(Beginning of Records supplied)
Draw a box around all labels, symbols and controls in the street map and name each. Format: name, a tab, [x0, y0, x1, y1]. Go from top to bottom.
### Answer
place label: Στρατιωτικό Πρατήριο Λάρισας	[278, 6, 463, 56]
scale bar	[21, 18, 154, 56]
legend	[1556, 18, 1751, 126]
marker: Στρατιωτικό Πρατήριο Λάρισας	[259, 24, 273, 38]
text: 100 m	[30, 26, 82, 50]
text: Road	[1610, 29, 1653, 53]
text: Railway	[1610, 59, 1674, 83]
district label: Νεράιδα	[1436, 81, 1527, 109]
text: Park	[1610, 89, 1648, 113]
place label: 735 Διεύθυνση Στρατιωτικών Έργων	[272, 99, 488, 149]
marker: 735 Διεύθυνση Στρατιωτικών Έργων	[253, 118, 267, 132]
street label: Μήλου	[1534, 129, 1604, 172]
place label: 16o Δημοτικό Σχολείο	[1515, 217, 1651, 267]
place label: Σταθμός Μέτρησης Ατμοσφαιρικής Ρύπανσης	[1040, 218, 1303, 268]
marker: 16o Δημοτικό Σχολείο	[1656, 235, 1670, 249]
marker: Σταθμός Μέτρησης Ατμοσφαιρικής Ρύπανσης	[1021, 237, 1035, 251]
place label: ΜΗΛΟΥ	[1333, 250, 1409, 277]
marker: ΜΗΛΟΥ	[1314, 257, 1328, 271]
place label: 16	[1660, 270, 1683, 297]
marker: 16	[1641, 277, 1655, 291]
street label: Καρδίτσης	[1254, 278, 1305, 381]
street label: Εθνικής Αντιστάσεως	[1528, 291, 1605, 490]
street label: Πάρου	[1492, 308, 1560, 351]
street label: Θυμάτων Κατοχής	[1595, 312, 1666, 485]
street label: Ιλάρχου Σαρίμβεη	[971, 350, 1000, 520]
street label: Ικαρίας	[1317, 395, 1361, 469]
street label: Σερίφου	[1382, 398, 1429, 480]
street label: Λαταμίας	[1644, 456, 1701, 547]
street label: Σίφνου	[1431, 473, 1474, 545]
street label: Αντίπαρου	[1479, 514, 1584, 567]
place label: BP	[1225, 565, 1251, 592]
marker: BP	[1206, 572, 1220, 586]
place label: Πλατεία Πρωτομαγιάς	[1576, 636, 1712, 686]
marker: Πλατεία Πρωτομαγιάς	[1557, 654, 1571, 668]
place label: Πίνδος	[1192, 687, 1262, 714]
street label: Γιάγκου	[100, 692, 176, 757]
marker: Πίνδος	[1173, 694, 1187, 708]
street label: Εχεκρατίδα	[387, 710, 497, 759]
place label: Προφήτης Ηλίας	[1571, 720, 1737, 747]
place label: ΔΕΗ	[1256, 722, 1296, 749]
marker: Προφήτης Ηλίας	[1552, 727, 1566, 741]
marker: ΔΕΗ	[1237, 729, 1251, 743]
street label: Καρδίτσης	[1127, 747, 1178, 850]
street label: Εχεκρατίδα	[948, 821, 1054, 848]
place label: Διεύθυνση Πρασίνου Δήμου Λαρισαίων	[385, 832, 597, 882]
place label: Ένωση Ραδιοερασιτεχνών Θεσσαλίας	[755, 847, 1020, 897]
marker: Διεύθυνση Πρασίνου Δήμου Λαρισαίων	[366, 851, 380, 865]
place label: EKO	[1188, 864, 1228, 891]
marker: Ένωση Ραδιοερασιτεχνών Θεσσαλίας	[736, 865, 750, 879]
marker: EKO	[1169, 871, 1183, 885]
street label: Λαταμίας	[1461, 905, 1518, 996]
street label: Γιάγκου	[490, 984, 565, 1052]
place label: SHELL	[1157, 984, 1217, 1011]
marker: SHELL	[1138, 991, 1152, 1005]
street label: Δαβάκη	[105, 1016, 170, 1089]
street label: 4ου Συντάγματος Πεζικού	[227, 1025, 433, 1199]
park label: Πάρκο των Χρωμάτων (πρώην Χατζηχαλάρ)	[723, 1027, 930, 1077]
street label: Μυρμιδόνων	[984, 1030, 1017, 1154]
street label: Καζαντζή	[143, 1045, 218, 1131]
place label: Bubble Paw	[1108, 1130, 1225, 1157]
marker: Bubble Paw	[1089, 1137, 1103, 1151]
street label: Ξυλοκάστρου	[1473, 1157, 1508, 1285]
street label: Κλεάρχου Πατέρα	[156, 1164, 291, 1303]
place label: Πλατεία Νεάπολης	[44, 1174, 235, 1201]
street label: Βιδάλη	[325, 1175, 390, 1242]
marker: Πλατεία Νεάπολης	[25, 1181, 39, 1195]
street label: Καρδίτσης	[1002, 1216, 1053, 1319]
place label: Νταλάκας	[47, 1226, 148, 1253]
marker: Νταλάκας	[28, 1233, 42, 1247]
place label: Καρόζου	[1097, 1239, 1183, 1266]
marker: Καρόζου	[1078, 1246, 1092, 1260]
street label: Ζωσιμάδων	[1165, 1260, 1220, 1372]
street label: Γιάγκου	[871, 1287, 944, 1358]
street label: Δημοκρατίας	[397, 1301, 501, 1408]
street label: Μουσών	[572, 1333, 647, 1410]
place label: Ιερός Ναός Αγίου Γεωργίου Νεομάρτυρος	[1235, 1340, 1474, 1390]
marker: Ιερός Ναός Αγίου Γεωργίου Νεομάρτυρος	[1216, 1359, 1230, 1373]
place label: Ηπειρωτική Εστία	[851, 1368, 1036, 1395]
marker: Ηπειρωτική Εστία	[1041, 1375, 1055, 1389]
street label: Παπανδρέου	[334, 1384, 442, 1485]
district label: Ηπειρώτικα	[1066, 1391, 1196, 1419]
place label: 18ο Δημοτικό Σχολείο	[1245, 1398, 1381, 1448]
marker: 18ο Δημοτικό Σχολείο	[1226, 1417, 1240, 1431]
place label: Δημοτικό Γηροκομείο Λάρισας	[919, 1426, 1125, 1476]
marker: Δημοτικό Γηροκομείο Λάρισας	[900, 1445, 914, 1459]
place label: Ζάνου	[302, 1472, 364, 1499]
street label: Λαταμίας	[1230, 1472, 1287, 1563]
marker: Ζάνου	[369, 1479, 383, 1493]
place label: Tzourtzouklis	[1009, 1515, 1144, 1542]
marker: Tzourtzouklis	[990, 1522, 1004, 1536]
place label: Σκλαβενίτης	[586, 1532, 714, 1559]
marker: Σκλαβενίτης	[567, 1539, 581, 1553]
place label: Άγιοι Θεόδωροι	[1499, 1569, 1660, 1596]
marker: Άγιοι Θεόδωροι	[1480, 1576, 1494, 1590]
(End of Records supplied)
(Beginning of Records supplied)
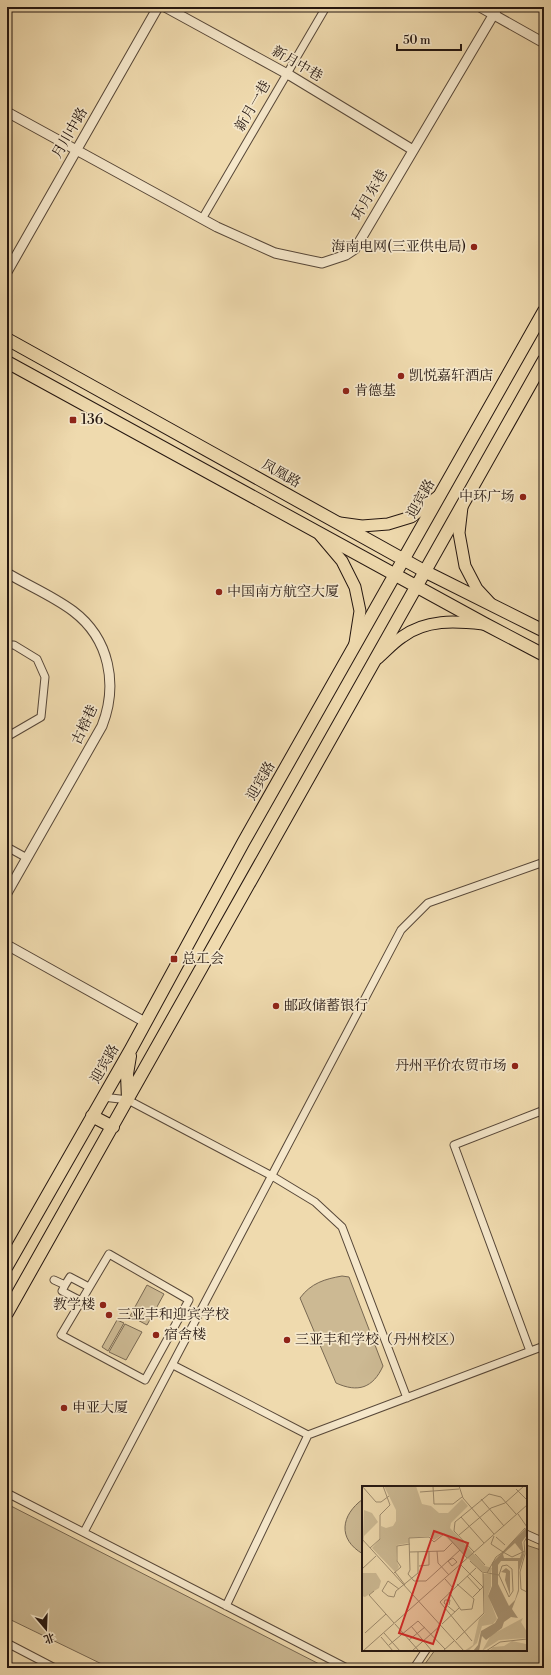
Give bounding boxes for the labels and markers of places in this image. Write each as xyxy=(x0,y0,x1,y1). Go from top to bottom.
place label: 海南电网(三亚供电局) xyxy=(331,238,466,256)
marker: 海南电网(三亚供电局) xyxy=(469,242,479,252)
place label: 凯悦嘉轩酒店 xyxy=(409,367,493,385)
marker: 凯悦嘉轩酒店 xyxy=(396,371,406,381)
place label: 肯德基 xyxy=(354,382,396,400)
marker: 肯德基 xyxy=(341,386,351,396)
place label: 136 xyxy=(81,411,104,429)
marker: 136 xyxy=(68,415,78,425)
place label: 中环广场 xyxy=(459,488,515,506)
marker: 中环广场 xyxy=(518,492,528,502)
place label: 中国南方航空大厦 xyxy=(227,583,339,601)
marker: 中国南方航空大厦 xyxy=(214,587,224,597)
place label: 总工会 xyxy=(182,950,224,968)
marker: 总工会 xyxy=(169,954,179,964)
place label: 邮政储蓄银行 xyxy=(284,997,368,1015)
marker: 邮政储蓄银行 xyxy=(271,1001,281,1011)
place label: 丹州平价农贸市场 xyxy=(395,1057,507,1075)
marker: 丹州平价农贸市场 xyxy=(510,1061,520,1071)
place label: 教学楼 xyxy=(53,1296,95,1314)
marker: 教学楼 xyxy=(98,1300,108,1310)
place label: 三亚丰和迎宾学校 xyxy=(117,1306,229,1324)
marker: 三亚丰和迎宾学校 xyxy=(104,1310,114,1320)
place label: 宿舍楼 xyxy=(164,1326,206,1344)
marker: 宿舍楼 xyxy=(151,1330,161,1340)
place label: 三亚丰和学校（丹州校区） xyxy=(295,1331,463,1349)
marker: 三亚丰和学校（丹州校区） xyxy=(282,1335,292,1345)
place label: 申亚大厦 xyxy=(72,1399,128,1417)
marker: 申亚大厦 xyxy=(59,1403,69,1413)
(End of Records supplied)
- [Task instructions]
Lines from the entries that contain the word "Θεσσαλίας" are what the answer must hold.

- [Response area]
place label: Ένωση Ραδιοερασιτεχνών Θεσσαλίας	[755, 847, 1020, 897]
marker: Ένωση Ραδιοερασιτεχνών Θεσσαλίας	[736, 865, 750, 879]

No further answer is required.